Stored data
+===+

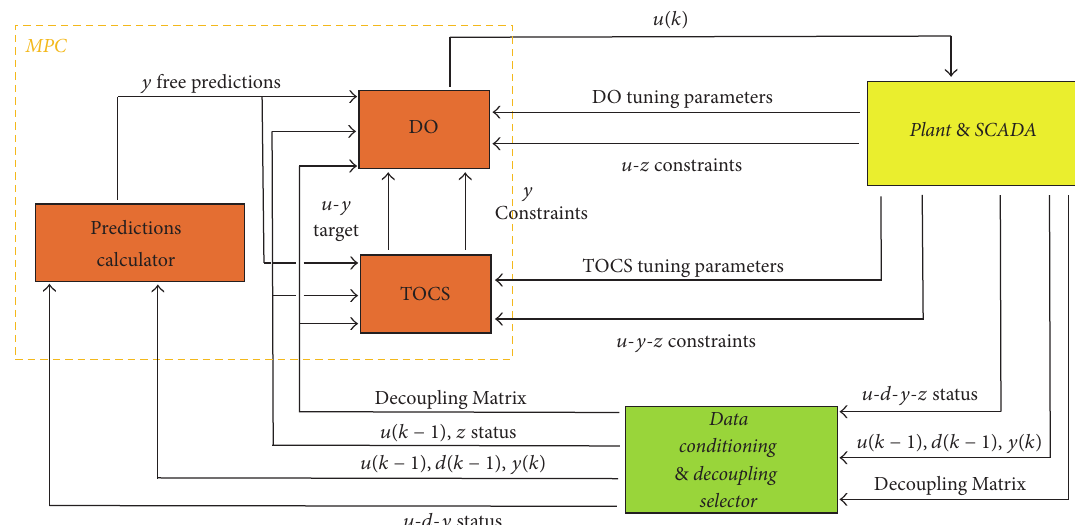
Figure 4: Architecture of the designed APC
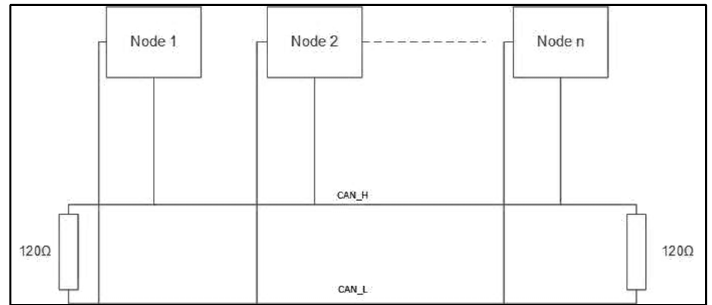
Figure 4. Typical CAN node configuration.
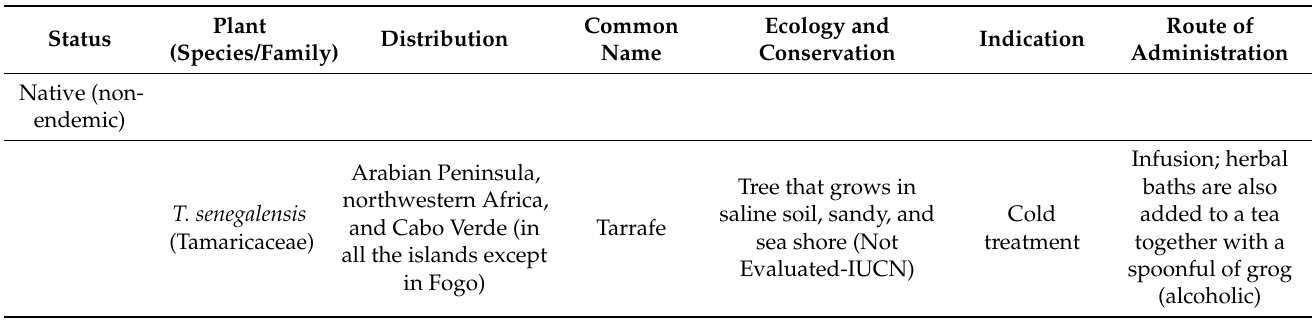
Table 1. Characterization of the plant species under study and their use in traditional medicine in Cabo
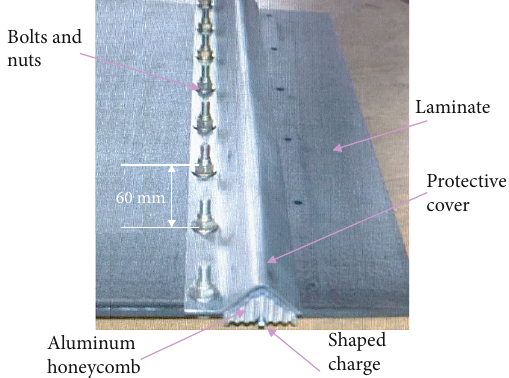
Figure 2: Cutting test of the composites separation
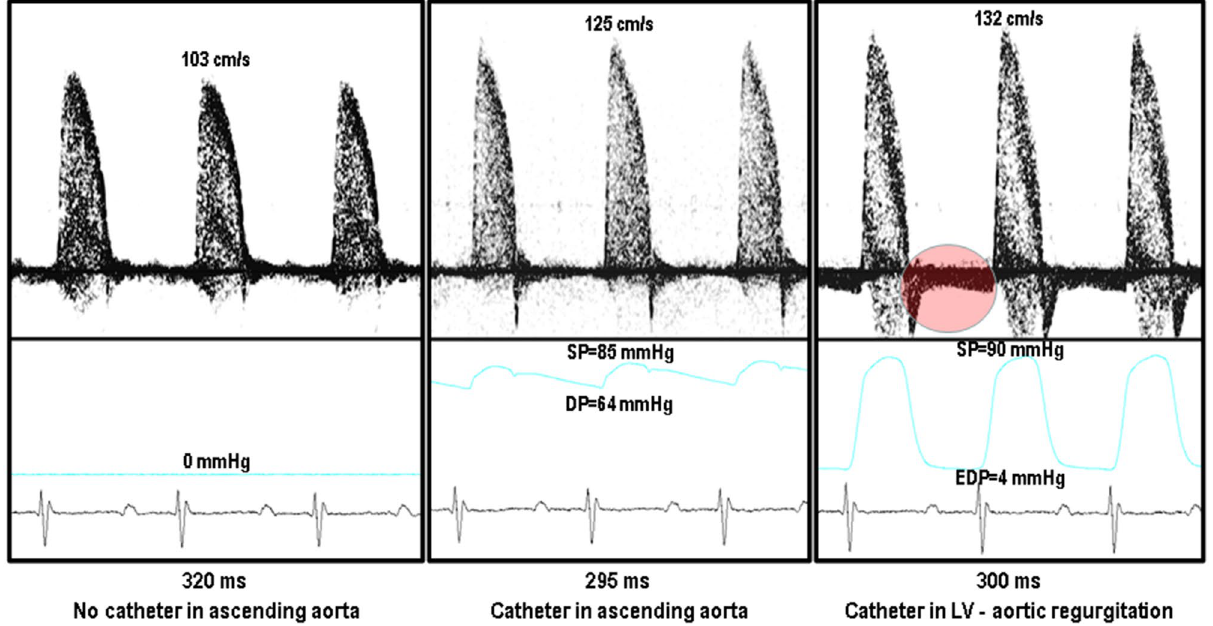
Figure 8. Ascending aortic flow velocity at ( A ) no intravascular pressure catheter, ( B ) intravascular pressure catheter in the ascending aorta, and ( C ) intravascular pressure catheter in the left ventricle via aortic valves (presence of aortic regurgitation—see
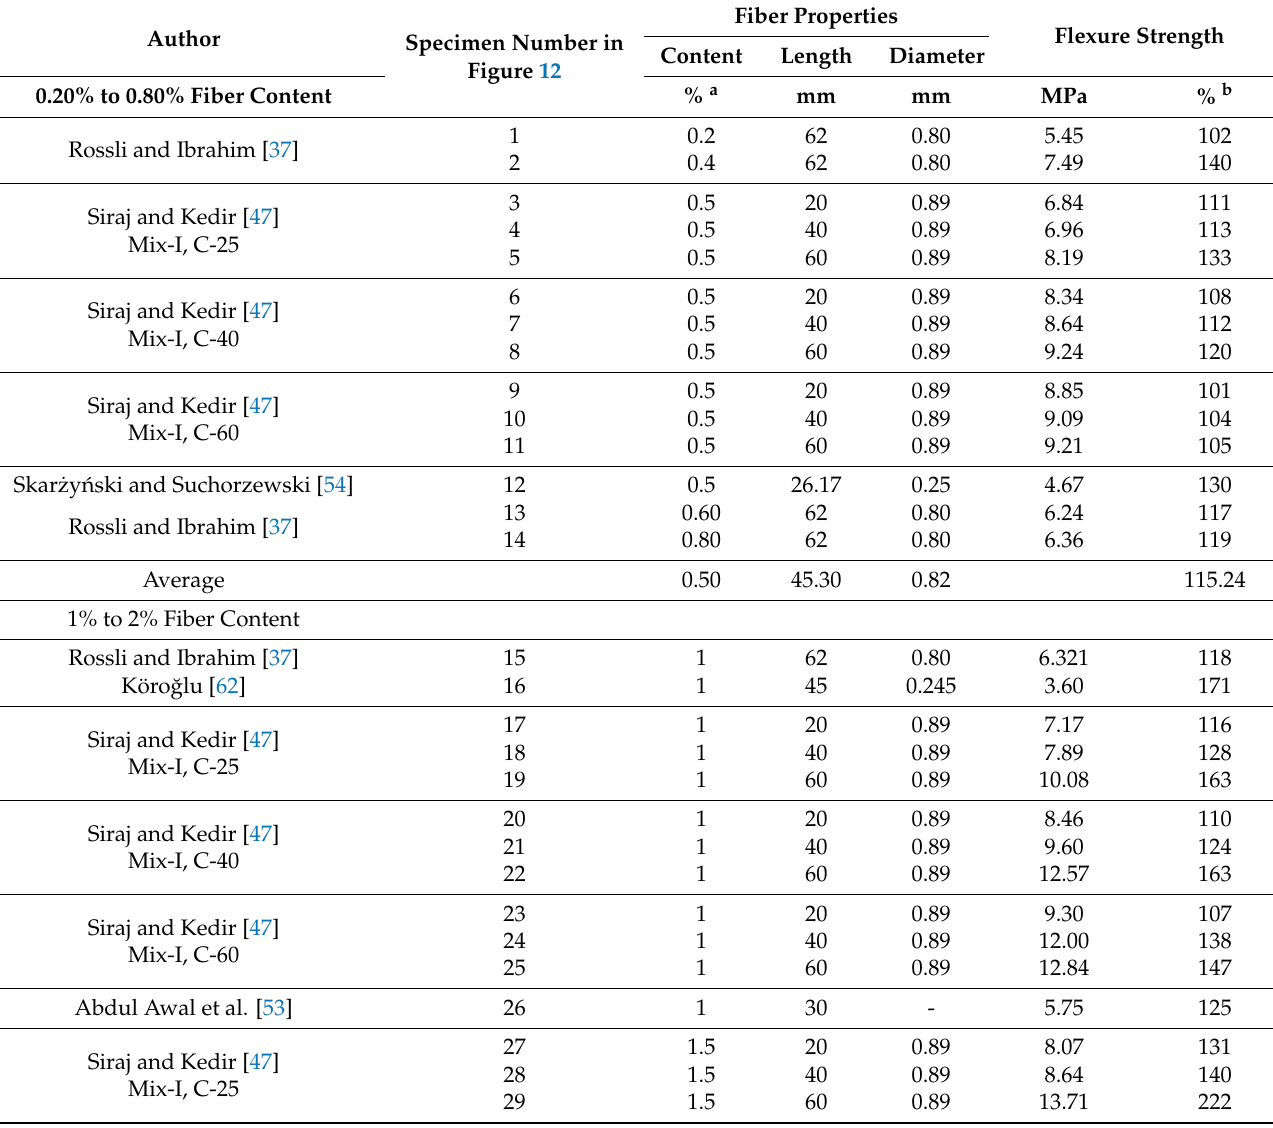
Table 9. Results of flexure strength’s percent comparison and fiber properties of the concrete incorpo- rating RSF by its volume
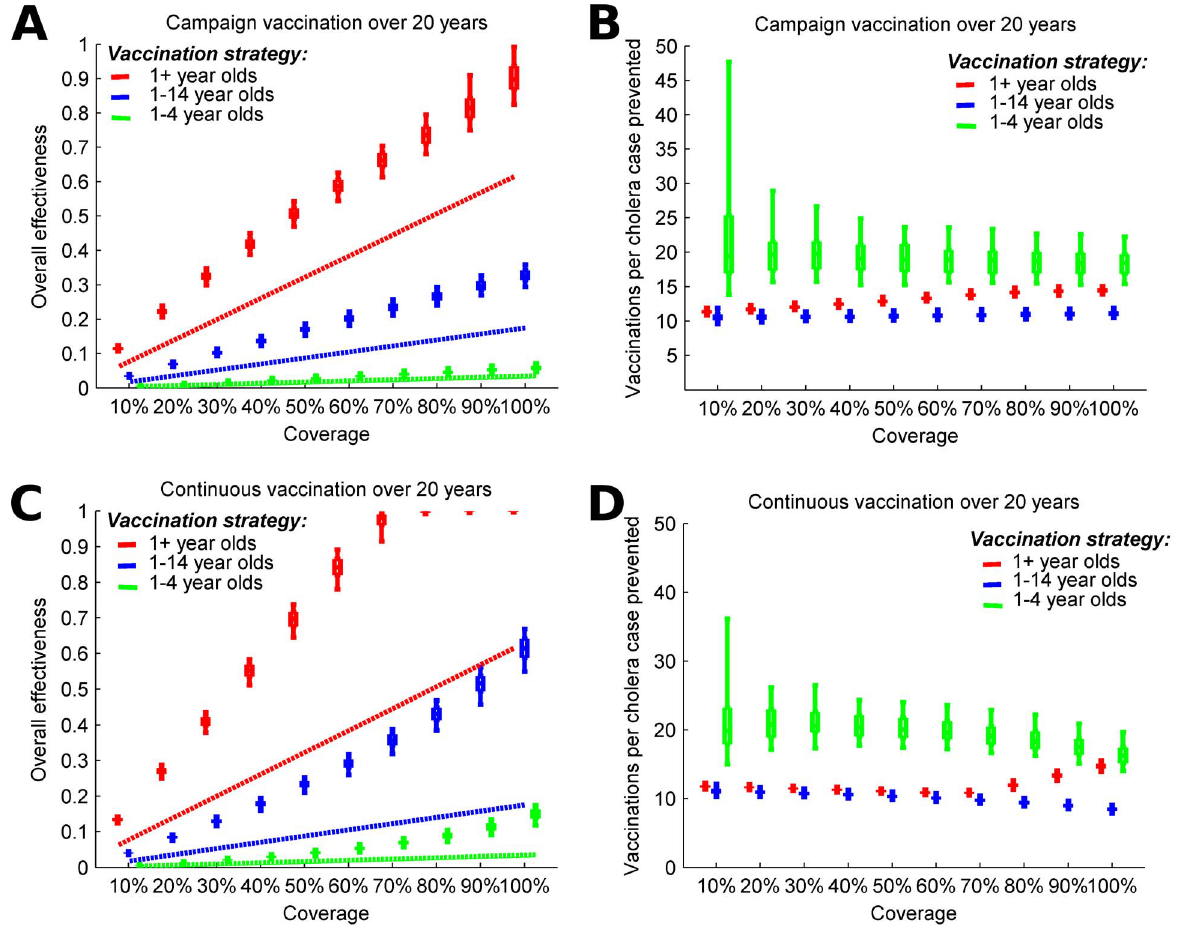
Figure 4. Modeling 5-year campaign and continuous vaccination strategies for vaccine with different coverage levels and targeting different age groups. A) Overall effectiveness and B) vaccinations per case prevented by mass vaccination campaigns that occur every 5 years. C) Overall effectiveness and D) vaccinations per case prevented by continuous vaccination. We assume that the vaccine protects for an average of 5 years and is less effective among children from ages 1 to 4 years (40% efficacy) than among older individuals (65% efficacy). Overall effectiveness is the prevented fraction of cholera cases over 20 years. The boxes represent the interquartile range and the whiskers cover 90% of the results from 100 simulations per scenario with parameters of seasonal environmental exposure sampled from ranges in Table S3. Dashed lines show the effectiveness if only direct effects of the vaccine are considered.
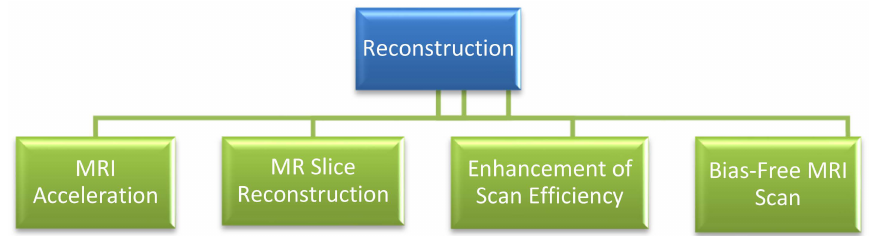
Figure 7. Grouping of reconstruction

+===+

Output exactly, and only, the lines of the entries above from the one with "Figure 2: Cutting" up to and including the one with "Figure 8. Ascending"; pictures are to be left out.

Figure 2: Cutting test of the composites separation
Figure 8. Ascending aortic flow velocity at ( A ) no intravascular pressure catheter, ( B ) intravascular pressure catheter in the ascending aorta, and ( C ) intravascular pressure catheter in the left ventricle via aortic valves (presence of aortic regurgitation—see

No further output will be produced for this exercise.